Triple Integration in vector calc NIn the following example I have been asked to find the volume V of the solid bounded by the sphere $ x^2 + y^2 +z^2 = 2 $ and the paraboloid $ x^2 + y^2 = z $ by using triple integration.
I am not quite sure how to set up this triple integration and what each of the integrands should be.
 A: Note $z=x^2+y^2>0$, therefor 
$$V=\int_{-\sqrt{2}}^{\sqrt{2}}\int_{-\sqrt{2-x^2}}^{\sqrt{2-x^2}}\int_{x^2+y^2}^{\sqrt{2-x^2-y^2}}dzdydx$$
Now apply cylinder coordinate.
A: It is comfortable to describe your solid in cylindrical coordinates since both the sphere and the paraboloid have the $z$-axis as an axis of symmetry (both surfaces are surfaces of revolution around the $z$-axis). 

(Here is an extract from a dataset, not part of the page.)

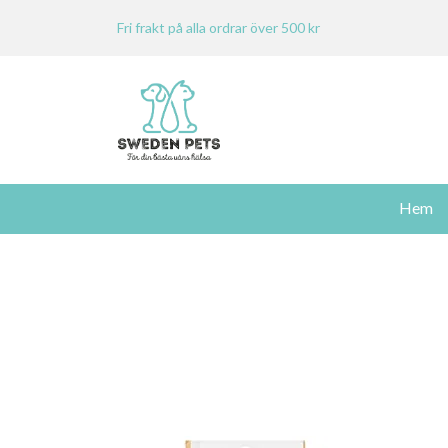
Fri frakt på alla ordrar över 500 kr
Hem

In cylindrical coordinates, the sphere is described by $\rho^2 + z^2 = 2$ and the paraboloid is described by $\rho^2 = z$. The solid bounded between them is described by $\rho^2 \leq z \leq \sqrt{2 - \rho^2}$ and so
$$ V = \int_{0}^1 \int_{0}^{2\pi} \int_{\rho^2}^{\sqrt{2 - \rho^2}} \rho \, dz \, d\theta \, d\rho = 2\pi \int_0^{1} \rho \left( \sqrt{2 - \rho^2} - \rho^2 \right) \, d\rho = 
2\pi \left( \frac{1}{2} \int_1^2 \sqrt{u} \, du - \int_0^{1} \rho^3 \right)
=  2\pi \left( \frac{2^{\frac{3}{2}} - 1}{3} - \frac{1}{4}\right).$$
where we used the substitution $u = 2 - \rho^2, \, du = -2\rho$ for the first integral.